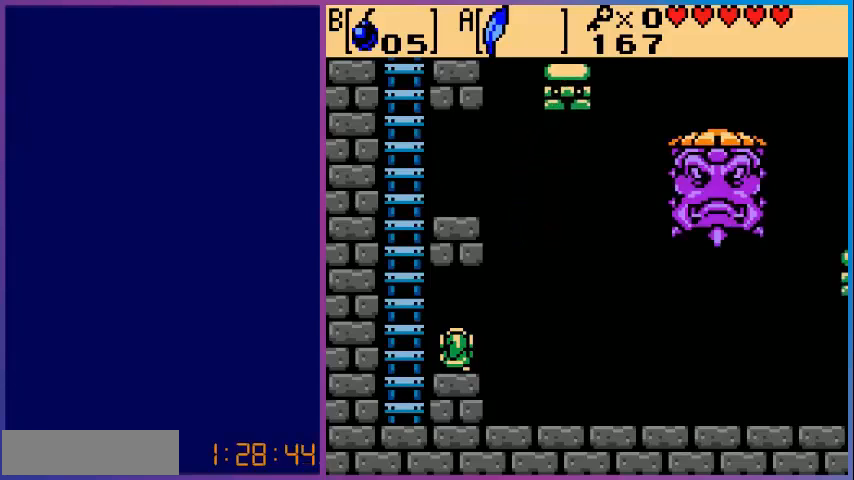
{"buttons": [], "events": []}
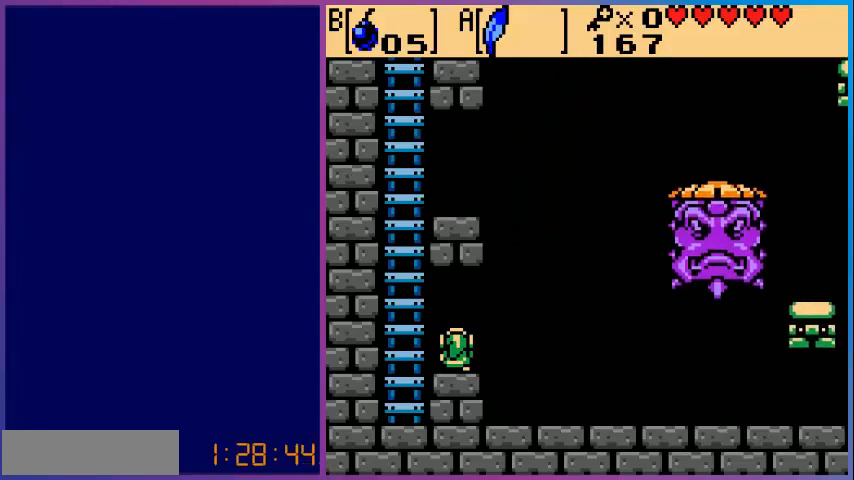
{"buttons": [], "events": [[320, "DPAD_LEFT", "down"], [480, "DPAD_LEFT", "up"]]}
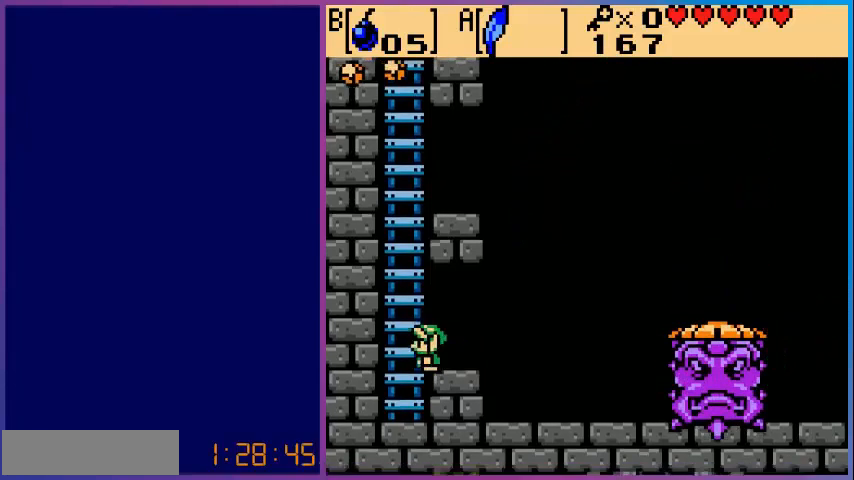
{"buttons": [], "events": [[400, "DPAD_RIGHT", "down"], [520, "DPAD_RIGHT", "up"]]}
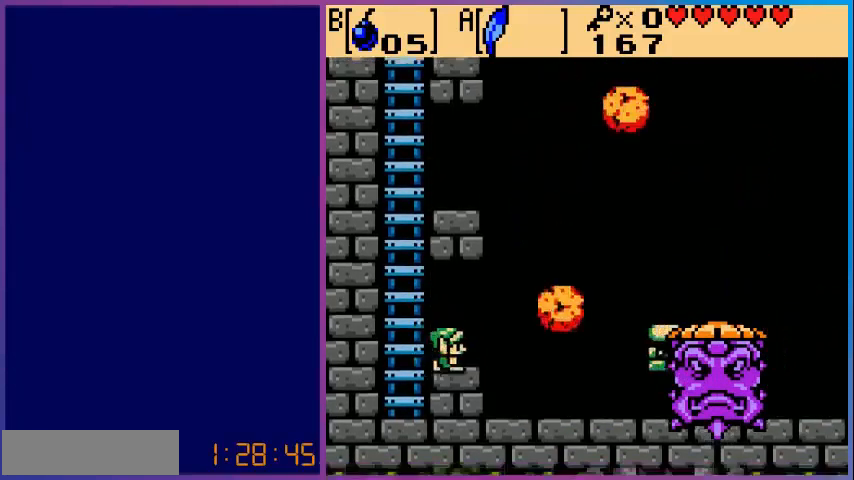
{"buttons": [], "events": []}
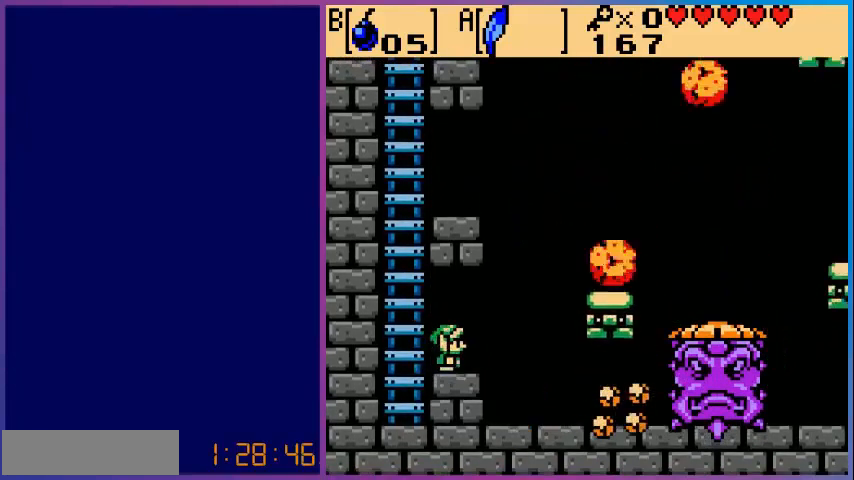
{"buttons": [], "events": []}
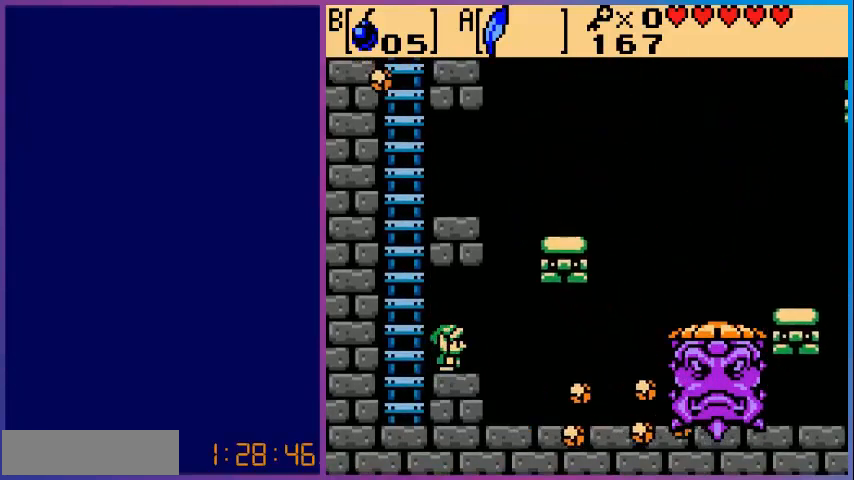
{"buttons": ["DPAD_UP"], "events": [[160, "DPAD_LEFT", "down"], [400, "DPAD_LEFT", "up"], [440, "DPAD_UP", "down"]]}
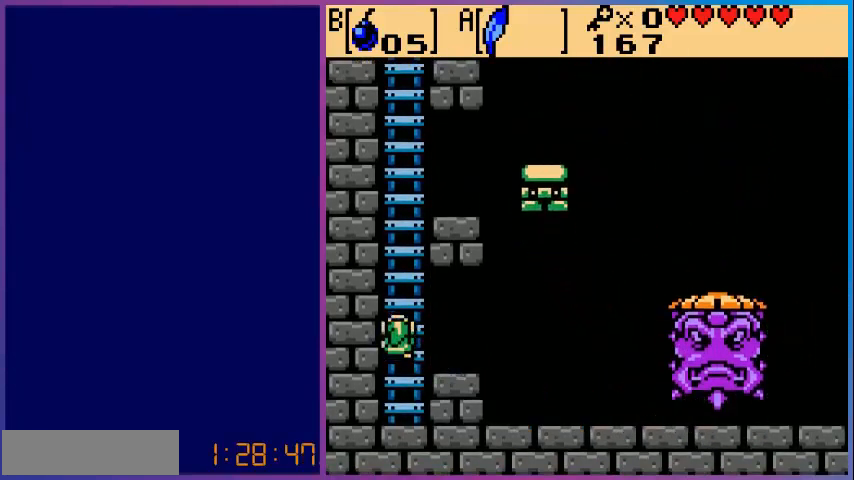
{"buttons": ["DPAD_UP"], "events": []}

- - - - - - -

-- WHAT NEEDS TO BE DONE --
The answer should match the material exactly, with every picture removed.

-- RESULT OF THE TASK --
{"buttons": [], "events": []}
{"buttons": [], "events": [[320, "DPAD_LEFT", "down"], [480, "DPAD_LEFT", "up"]]}
{"buttons": [], "events": [[400, "DPAD_RIGHT", "down"], [520, "DPAD_RIGHT", "up"]]}
{"buttons": [], "events": []}
{"buttons": [], "events": []}
{"buttons": ["DPAD_UP"], "events": [[160, "DPAD_LEFT", "down"], [400, "DPAD_LEFT", "up"], [440, "DPAD_UP", "down"]]}
{"buttons": ["DPAD_UP"], "events": []}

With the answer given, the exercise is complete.